THE PROBLEM: For this exercise, print all of the data exactly as given.

★ ★ ★ ★ ★

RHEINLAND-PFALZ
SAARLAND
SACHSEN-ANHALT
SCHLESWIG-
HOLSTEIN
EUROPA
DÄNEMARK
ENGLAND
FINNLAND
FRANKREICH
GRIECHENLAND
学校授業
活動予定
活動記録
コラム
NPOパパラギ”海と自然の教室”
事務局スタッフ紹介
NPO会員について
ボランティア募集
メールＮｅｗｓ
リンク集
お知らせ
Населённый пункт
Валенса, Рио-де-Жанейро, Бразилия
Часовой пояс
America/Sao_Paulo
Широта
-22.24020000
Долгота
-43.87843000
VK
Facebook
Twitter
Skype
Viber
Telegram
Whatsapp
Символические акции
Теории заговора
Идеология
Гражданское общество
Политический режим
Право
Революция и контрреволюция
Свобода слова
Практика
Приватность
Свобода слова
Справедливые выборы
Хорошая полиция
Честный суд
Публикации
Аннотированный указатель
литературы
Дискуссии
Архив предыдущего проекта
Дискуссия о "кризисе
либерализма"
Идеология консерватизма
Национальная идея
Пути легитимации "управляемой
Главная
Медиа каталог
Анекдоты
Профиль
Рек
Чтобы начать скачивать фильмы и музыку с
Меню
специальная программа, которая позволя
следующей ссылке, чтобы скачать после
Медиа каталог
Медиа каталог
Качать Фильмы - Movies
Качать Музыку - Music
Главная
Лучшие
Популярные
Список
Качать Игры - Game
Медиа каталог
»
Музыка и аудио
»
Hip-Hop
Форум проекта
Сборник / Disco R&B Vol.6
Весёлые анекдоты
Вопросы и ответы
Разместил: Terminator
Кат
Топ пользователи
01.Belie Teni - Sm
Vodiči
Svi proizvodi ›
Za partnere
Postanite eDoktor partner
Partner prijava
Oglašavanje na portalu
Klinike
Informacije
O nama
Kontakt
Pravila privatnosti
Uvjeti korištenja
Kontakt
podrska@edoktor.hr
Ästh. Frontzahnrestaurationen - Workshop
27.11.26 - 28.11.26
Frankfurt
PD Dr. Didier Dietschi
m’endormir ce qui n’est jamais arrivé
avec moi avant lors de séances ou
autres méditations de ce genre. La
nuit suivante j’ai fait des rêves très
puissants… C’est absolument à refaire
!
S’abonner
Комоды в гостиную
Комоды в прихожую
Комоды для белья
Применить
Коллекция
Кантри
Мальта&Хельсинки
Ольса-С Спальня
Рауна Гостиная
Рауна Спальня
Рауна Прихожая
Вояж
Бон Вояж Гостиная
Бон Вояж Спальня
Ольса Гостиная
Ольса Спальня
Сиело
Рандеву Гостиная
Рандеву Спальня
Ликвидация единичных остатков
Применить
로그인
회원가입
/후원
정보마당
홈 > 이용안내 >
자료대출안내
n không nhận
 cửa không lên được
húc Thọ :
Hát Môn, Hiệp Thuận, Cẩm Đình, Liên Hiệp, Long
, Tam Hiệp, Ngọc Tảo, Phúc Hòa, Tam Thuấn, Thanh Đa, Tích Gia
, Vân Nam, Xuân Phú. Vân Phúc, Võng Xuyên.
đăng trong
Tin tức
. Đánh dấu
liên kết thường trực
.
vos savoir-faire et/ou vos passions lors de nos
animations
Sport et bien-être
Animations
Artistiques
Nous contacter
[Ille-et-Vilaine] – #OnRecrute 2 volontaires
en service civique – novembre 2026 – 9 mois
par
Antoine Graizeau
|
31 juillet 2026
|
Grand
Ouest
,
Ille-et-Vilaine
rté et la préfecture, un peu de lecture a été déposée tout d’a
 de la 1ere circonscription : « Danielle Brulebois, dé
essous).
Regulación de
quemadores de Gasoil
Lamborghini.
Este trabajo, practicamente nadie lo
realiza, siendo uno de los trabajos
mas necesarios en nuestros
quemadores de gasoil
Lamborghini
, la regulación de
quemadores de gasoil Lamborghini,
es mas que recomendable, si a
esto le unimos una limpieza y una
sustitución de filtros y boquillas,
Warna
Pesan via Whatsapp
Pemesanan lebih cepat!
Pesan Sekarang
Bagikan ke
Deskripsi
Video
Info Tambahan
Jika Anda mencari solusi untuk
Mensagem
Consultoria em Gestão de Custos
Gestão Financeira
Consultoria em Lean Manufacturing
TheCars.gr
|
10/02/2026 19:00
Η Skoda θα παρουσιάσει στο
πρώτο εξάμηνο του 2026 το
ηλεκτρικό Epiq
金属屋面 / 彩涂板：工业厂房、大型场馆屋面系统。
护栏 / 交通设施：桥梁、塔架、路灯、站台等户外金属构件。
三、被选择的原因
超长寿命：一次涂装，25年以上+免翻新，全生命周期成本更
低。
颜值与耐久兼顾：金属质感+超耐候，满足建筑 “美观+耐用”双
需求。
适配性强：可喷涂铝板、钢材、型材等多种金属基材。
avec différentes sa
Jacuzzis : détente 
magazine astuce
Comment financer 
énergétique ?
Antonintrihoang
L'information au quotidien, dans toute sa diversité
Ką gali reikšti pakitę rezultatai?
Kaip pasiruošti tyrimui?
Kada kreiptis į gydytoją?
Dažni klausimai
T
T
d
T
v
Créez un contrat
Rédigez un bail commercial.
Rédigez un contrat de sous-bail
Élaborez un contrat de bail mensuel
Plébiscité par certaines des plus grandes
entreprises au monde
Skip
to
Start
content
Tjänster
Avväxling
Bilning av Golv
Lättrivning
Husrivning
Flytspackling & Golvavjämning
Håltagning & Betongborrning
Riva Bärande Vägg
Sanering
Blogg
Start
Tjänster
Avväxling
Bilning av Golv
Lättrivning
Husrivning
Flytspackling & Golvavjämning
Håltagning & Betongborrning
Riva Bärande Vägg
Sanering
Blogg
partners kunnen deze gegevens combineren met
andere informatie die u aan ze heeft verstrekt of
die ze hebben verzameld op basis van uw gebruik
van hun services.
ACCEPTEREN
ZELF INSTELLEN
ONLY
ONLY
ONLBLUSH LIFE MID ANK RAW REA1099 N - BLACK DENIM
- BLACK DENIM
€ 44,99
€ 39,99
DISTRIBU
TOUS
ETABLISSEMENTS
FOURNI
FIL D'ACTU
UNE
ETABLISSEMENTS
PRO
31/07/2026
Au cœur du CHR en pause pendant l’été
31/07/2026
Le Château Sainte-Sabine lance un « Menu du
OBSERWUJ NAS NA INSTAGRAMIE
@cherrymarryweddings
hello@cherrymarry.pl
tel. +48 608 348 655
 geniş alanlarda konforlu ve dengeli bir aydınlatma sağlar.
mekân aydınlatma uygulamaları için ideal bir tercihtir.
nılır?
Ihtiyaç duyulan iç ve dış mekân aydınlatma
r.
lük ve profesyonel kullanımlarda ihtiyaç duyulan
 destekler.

★ ★ ★ ★ ★

RESPONSE TO THIS EXERCISE:
RHEINLAND-PFALZ
SAARLAND
SACHSEN-ANHALT
SCHLESWIG-
HOLSTEIN
EUROPA
DÄNEMARK
ENGLAND
FINNLAND
FRANKREICH
GRIECHENLAND
学校授業
活動予定
活動記録
コラム
NPOパパラギ”海と自然の教室”
事務局スタッフ紹介
NPO会員について
ボランティア募集
メールＮｅｗｓ
リンク集
お知らせ
Населённый пункт
Валенса, Рио-де-Жанейро, Бразилия
Часовой пояс
America/Sao_Paulo
Широта
-22.24020000
Долгота
-43.87843000
VK
Facebook
Twitter
Skype
Viber
Telegram
Whatsapp
Символические акции
Теории заговора
Идеология
Гражданское общество
Политический режим
Право
Революция и контрреволюция
Свобода слова
Практика
Приватность
Свобода слова
Справедливые выборы
Хорошая полиция
Честный суд
Публикации
Аннотированный указатель
литературы
Дискуссии
Архив предыдущего проекта
Дискуссия о "кризисе
либерализма"
Идеология консерватизма
Национальная идея
Пути легитимации "управляемой
Главная
Медиа каталог
Анекдоты
Профиль
Рек
Чтобы начать скачивать фильмы и музыку с
Меню
специальная программа, которая позволя
следующей ссылке, чтобы скачать после
Медиа каталог
Медиа каталог
Качать Фильмы - Movies
Качать Музыку - Music
Главная
Лучшие
Популярные
Список
Качать Игры - Game
Медиа каталог
»
Музыка и аудио
»
Hip-Hop
Форум проекта
Сборник / Disco R&B Vol.6
Весёлые анекдоты
Вопросы и ответы
Разместил: Terminator
Кат
Топ пользователи
01.Belie Teni - Sm
Vodiči
Svi proizvodi ›
Za partnere
Postanite eDoktor partner
Partner prijava
Oglašavanje na portalu
Klinike
Informacije
O nama
Kontakt
Pravila privatnosti
Uvjeti korištenja
Kontakt
podrska@edoktor.hr
Ästh. Frontzahnrestaurationen - Workshop
27.11.26 - 28.11.26
Frankfurt
PD Dr. Didier Dietschi
m’endormir ce qui n’est jamais arrivé
avec moi avant lors de séances ou
autres méditations de ce genre. La
nuit suivante j’ai fait des rêves très
puissants… C’est absolument à refaire
!
S’abonner
Комоды в гостиную
Комоды в прихожую
Комоды для белья
Применить
Коллекция
Кантри
Мальта&Хельсинки
Ольса-С Спальня
Рауна Гостиная
Рауна Спальня
Рауна Прихожая
Вояж
Бон Вояж Гостиная
Бон Вояж Спальня
Ольса Гостиная
Ольса Спальня
Сиело
Рандеву Гостиная
Рандеву Спальня
Ликвидация единичных остатков
Применить
로그인
회원가입
/후원
정보마당
홈 > 이용안내 >
자료대출안내
n không nhận
 cửa không lên được
húc Thọ :
Hát Môn, Hiệp Thuận, Cẩm Đình, Liên Hiệp, Long
, Tam Hiệp, Ngọc Tảo, Phúc Hòa, Tam Thuấn, Thanh Đa, Tích Gia
, Vân Nam, Xuân Phú. Vân Phúc, Võng Xuyên.
đăng trong
Tin tức
. Đánh dấu
liên kết thường trực
.
vos savoir-faire et/ou vos passions lors de nos
animations
Sport et bien-être
Animations
Artistiques
Nous contacter
[Ille-et-Vilaine] – #OnRecrute 2 volontaires
en service civique – novembre 2026 – 9 mois
par
Antoine Graizeau
|
31 juillet 2026
|
Grand
Ouest
,
Ille-et-Vilaine
rté et la préfecture, un peu de lecture a été déposée tout d’a
 de la 1ere circonscription : « Danielle Brulebois, dé
essous).
Regulación de
quemadores de Gasoil
Lamborghini.
Este trabajo, practicamente nadie lo
realiza, siendo uno de los trabajos
mas necesarios en nuestros
quemadores de gasoil
Lamborghini
, la regulación de
quemadores de gasoil Lamborghini,
es mas que recomendable, si a
esto le unimos una limpieza y una
sustitución de filtros y boquillas,
Warna
Pesan via Whatsapp
Pemesanan lebih cepat!
Pesan Sekarang
Bagikan ke
Deskripsi
Video
Info Tambahan
Jika Anda mencari solusi untuk
Mensagem
Consultoria em Gestão de Custos
Gestão Financeira
Consultoria em Lean Manufacturing
TheCars.gr
|
10/02/2026 19:00
Η Skoda θα παρουσιάσει στο
πρώτο εξάμηνο του 2026 το
ηλεκτρικό Epiq
金属屋面 / 彩涂板：工业厂房、大型场馆屋面系统。
护栏 / 交通设施：桥梁、塔架、路灯、站台等户外金属构件。
三、被选择的原因
超长寿命：一次涂装，25年以上+免翻新，全生命周期成本更
低。
颜值与耐久兼顾：金属质感+超耐候，满足建筑 “美观+耐用”双
需求。
适配性强：可喷涂铝板、钢材、型材等多种金属基材。
avec différentes sa
Jacuzzis : détente 
magazine astuce
Comment financer 
énergétique ?
Antonintrihoang
L'information au quotidien, dans toute sa diversité
Ką gali reikšti pakitę rezultatai?
Kaip pasiruošti tyrimui?
Kada kreiptis į gydytoją?
Dažni klausimai
T
T
d
T
v
Créez un contrat
Rédigez un bail commercial.
Rédigez un contrat de sous-bail
Élaborez un contrat de bail mensuel
Plébiscité par certaines des plus grandes
entreprises au monde
Skip
to
Start
content
Tjänster
Avväxling
Bilning av Golv
Lättrivning
Husrivning
Flytspackling & Golvavjämning
Håltagning & Betongborrning
Riva Bärande Vägg
Sanering
Blogg
Start
Tjänster
Avväxling
Bilning av Golv
Lättrivning
Husrivning
Flytspackling & Golvavjämning
Håltagning & Betongborrning
Riva Bärande Vägg
Sanering
Blogg
partners kunnen deze gegevens combineren met
andere informatie die u aan ze heeft verstrekt of
die ze hebben verzameld op basis van uw gebruik
van hun services.
ACCEPTEREN
ZELF INSTELLEN
ONLY
ONLY
ONLBLUSH LIFE MID ANK RAW REA1099 N - BLACK DENIM
- BLACK DENIM
€ 44,99
€ 39,99
DISTRIBU
TOUS
ETABLISSEMENTS
FOURNI
FIL D'ACTU
UNE
ETABLISSEMENTS
PRO
31/07/2026
Au cœur du CHR en pause pendant l’été
31/07/2026
Le Château Sainte-Sabine lance un « Menu du
OBSERWUJ NAS NA INSTAGRAMIE
@cherrymarryweddings
hello@cherrymarry.pl
tel. +48 608 348 655
 geniş alanlarda konforlu ve dengeli bir aydınlatma sağlar.
mekân aydınlatma uygulamaları için ideal bir tercihtir.
nılır?
Ihtiyaç duyulan iç ve dış mekân aydınlatma
r.
lük ve profesyonel kullanımlarda ihtiyaç duyulan
 destekler.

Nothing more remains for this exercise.